Imagine the Buffalo Bills and Cincinnati Bengals trading their star quarterbacks.
Imagine two NHL teams trading goalies.
Imagine a long-theorized, never-consummated deal that would have sent Joe DiMaggio to Boston and Ted Williams to the Yankees, where each would have enjoyed hitting home runs to a short pull field.
Those deals don’t and didn’t happen because most sports value continuity.

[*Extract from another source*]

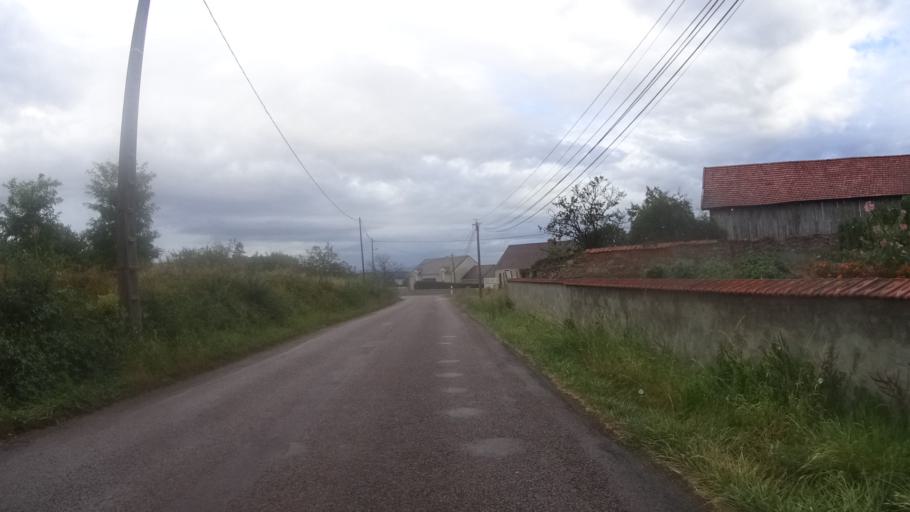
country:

Then there’s the NBA, where the Mavericks and Lakers, contenders in the same conference, exchanged two of the 10 best players in the league midseason. Where Jimmy Butler can gut one organization, then be embraced by another. Where Kevin Durant, one of the greatest scorers in league history, can be the subject of accurate trade rumors not only every offseason but every trade deadline.
The sheer audacity of the NBA ethos is personified by the Timberwolves’ Tim Connelly, who has made four major deals since arriving in the summer of 2022 — trading half the franchise for Rudy Gobert, dealing D’Angelo Russell for Mike Conley and Nickeil Alexander-Walker, trading up to get Rob Dillingham in the draft and dealing Karl-Anthony Towns for Julius Randle and Donte DiVincenzo.
Connelly, like his peers, is liable to do just about anything at any time.